Effects of photoperiod are mediated by the pineal gland in male Siberian hamsters. The hypothesis that the pineal hormone melatonin mediates the effects of short days (SD) to blunt select humoral and endocrine functions was tested. In the first study, regressed testes were found in pineal-intact controls transferred from long days (LD) to SDs (16 hr to 8 hr light/day); the rise in antigen-induced serum immunoglobulin (Ig) M was blunted and serum cortisol concentrations elevated compared with long-day controls. These effects of short-day were blocked in pinealectomized males moved from long to SDs, but restored by melatonin treatments. In a second study, males in LD were exposed to constant light (LL) to abolish the nighttime melatonin rhythm. In hamsters in LL, melatonin induced testicular regression as in males in SDs. Large testes were present in vehicle-treated controls in LL and in males that remained in LDs.

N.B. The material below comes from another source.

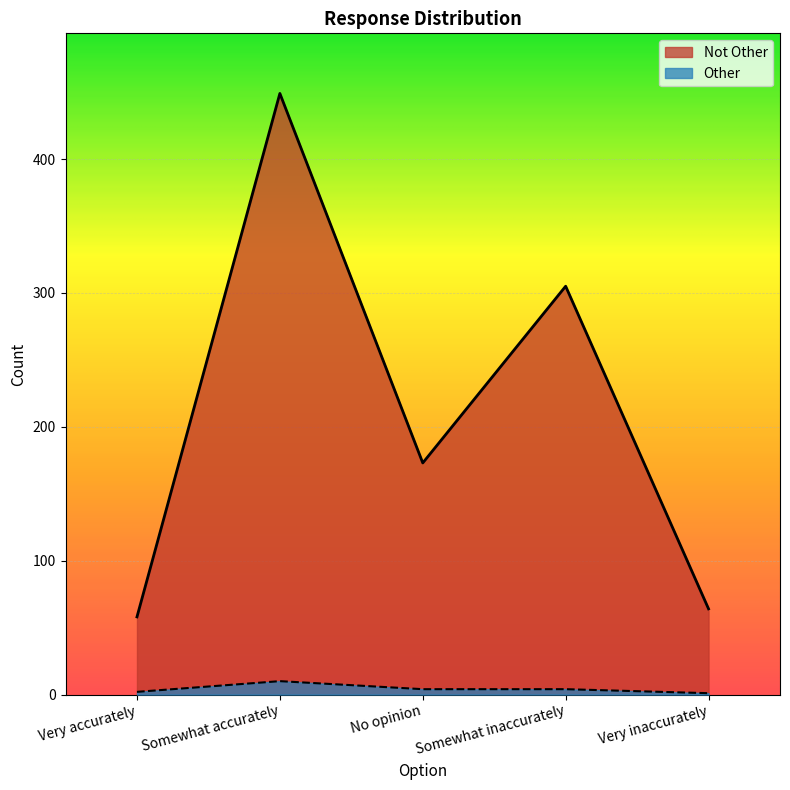

What is the difference between the highest and lowest values at Very inaccurately?

63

Antigen-induced increases in serum IgM in vehicle and melatonin treatment males in LL were intermediate between concentrations in long- or short-day controls and not significantly different from each other. However, serum cortisol was again elevated in hamsters in SDs or in LL when treated with melatonin compared with males in LL or LDs. These findings indicate that melatonin treatments mimicked the effects of SDs to regulate adaptive physiologic functions in hamsters lacking the nocturnal melatonin rhythm. Thus, the photoneuroendocrine mechanism regulating reproductive responses to photoperiod also mediates short-day effects on T cell-dependent B-cell antibody production and processes that regulate cortisol in circulation.